**Problem**.
Look through the data below. Collect every line where the word "axis" occurs.
——————
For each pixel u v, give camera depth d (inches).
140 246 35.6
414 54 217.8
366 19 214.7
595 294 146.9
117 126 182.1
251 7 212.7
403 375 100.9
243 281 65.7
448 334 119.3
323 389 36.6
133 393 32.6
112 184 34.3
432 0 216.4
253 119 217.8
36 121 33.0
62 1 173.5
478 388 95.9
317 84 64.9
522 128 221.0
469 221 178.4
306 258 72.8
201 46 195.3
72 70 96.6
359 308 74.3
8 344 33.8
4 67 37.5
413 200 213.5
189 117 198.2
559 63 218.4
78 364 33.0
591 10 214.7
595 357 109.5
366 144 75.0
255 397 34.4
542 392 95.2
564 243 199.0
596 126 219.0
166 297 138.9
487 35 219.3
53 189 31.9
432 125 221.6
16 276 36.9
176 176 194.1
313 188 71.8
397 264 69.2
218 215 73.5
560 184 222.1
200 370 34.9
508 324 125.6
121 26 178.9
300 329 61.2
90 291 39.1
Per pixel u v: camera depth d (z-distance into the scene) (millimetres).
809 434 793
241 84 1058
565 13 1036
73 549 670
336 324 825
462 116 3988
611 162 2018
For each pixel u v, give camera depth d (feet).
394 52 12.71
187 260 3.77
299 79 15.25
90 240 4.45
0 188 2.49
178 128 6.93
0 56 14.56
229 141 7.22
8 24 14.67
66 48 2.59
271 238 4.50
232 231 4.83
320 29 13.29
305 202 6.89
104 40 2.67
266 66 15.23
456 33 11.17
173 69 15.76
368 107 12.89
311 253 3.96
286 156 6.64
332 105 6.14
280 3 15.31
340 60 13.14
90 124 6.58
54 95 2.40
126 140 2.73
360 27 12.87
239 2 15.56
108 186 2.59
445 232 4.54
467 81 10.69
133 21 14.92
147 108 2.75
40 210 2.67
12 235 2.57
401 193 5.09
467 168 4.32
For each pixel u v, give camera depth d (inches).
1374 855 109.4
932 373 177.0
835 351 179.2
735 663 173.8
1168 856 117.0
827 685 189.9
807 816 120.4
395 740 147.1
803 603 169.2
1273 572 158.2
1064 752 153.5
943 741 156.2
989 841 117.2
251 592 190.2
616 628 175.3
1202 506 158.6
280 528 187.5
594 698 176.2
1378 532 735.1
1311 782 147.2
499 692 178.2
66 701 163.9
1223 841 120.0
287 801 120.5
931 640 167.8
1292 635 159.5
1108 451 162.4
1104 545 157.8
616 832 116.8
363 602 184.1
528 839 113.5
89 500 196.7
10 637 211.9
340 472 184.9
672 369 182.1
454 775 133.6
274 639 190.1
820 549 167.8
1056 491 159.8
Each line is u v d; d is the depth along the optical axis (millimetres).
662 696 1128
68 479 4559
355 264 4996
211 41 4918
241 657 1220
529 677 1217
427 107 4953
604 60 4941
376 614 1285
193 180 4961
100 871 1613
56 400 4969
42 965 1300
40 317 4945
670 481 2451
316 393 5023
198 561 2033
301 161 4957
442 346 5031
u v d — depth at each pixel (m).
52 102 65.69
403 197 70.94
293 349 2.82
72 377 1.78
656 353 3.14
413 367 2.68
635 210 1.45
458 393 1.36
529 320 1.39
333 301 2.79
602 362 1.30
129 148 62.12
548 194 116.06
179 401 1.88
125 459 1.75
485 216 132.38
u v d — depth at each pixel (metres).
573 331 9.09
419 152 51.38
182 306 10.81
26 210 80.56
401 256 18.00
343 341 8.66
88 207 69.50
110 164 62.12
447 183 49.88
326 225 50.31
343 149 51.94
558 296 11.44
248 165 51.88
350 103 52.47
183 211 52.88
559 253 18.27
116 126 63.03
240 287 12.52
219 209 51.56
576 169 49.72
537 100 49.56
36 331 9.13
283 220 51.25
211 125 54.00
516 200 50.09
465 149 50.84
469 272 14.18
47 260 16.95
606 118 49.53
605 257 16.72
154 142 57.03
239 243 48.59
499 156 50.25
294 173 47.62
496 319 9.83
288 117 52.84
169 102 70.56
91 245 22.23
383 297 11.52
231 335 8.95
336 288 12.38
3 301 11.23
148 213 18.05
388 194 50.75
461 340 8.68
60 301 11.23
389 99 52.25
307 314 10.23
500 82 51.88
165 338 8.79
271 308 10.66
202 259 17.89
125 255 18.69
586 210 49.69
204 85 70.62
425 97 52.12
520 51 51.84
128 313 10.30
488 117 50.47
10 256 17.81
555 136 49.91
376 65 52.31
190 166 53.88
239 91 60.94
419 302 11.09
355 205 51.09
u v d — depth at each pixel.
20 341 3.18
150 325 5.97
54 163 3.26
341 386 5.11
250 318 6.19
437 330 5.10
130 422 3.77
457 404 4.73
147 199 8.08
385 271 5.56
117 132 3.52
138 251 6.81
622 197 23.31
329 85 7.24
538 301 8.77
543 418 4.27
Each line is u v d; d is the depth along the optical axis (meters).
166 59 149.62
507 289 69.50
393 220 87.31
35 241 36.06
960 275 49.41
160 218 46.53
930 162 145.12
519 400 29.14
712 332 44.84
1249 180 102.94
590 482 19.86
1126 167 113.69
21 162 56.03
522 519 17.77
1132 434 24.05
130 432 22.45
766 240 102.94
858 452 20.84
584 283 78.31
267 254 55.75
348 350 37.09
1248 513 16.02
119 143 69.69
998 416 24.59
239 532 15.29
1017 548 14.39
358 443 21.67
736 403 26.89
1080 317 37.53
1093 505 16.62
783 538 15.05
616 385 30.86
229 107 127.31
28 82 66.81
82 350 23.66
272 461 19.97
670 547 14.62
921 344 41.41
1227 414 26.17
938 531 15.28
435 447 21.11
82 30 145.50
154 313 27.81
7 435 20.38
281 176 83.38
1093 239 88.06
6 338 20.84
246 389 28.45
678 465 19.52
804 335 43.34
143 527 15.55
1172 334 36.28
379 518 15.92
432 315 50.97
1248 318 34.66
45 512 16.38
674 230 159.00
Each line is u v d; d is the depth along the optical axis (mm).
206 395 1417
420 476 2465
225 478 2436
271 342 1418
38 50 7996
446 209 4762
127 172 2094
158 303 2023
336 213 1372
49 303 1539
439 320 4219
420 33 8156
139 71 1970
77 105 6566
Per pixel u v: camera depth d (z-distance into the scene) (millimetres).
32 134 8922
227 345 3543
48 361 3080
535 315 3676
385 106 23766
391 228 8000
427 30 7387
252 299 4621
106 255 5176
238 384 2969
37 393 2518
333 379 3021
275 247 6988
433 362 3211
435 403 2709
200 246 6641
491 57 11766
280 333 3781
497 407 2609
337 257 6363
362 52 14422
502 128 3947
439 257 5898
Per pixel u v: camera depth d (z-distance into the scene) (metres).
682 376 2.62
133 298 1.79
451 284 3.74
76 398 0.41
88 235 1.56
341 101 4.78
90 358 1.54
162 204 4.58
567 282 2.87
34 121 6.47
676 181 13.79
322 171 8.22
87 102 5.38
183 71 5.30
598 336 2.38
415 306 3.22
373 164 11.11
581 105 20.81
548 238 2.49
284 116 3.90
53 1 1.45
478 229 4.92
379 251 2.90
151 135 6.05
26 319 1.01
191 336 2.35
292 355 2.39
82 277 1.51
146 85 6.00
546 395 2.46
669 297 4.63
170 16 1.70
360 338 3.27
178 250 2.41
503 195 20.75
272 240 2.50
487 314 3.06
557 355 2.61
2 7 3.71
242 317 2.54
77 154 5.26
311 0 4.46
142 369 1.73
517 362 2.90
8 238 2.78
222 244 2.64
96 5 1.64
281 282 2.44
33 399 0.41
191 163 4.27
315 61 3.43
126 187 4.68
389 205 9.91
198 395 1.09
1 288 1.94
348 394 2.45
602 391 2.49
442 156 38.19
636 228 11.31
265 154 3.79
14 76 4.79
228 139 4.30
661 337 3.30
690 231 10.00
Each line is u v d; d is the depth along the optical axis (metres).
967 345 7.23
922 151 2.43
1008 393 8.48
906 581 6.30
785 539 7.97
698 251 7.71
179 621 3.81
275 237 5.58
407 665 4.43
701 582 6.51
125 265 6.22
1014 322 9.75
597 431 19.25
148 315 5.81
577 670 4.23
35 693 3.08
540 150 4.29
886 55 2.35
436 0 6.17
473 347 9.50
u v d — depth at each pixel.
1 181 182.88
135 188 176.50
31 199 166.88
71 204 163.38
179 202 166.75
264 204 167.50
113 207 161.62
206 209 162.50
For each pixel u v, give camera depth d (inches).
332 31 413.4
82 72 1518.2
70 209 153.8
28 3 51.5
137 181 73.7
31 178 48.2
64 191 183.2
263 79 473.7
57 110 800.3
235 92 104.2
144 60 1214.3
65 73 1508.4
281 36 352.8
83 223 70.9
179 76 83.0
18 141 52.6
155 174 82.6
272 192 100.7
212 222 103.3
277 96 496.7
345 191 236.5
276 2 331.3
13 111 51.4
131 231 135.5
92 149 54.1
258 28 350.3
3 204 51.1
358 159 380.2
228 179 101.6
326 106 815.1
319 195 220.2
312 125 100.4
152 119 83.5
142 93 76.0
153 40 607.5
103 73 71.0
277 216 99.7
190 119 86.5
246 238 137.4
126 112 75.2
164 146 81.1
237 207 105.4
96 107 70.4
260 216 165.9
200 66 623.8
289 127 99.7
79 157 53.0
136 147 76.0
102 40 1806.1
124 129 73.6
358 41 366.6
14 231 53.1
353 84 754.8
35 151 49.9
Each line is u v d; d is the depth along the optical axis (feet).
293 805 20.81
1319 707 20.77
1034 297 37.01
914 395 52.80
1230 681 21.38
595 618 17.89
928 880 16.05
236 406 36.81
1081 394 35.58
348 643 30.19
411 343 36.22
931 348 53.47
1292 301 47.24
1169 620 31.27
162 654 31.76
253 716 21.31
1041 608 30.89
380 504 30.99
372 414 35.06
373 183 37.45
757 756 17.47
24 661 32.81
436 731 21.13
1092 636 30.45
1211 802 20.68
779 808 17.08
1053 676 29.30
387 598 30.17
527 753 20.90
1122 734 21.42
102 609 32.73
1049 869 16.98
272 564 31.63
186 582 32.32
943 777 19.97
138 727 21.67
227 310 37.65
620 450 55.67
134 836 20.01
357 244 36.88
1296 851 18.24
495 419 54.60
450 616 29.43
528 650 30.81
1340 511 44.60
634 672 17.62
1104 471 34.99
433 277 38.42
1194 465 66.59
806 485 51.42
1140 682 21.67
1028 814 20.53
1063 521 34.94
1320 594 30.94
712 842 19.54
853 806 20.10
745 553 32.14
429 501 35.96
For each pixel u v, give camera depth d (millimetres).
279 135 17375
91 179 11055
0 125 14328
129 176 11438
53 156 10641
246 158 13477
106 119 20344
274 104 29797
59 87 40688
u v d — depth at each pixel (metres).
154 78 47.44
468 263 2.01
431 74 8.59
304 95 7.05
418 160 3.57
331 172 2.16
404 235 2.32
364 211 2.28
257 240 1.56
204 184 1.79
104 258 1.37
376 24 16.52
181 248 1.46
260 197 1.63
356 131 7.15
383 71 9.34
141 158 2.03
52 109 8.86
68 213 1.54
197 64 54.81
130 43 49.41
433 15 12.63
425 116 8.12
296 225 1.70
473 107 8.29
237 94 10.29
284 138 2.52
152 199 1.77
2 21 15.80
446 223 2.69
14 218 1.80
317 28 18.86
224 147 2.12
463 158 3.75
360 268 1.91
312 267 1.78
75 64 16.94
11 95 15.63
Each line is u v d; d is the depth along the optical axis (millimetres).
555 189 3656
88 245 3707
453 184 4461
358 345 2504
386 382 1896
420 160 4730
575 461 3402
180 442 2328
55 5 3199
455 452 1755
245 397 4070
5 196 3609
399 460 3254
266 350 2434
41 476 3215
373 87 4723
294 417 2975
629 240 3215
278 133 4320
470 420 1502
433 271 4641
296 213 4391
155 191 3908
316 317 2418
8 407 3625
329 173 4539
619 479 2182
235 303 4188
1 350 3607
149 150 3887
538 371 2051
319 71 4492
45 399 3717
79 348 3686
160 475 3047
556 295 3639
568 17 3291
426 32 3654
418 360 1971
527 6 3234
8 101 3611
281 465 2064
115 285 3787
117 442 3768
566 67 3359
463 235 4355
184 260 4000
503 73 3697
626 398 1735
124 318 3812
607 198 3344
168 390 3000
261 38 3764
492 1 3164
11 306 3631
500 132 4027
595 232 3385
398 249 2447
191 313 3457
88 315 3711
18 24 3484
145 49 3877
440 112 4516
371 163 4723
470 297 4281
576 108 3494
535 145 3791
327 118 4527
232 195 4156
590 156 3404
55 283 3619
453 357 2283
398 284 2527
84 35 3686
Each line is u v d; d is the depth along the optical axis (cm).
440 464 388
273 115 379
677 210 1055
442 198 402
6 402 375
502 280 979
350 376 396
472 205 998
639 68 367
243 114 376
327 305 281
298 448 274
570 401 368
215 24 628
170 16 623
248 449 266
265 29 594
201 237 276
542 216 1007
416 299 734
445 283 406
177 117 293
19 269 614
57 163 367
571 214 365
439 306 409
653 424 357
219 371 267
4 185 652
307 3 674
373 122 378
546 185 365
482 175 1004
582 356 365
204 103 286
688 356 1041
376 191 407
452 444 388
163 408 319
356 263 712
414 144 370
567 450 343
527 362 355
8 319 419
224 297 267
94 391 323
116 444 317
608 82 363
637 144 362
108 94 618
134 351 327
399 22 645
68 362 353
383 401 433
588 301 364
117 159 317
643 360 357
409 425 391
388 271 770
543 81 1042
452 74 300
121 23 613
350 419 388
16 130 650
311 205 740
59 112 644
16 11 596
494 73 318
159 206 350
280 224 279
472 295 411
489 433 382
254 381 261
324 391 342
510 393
——————
**Solution for this task**.
Each line is u v d; d is the depth along the optical axis (millimetres).
Each line is u v d; d is the depth along the optical axis (meters).
Each line is u v d; d is the depth along the optical axis (mm).
Each line is u v d; d is the depth along the optical axis (metres).
Each line is u v d; d is the depth along the optical axis (feet).
Each line is u v d; d is the depth along the optical axis (millimetres).
Each line is u v d; d is the depth along the optical axis (cm).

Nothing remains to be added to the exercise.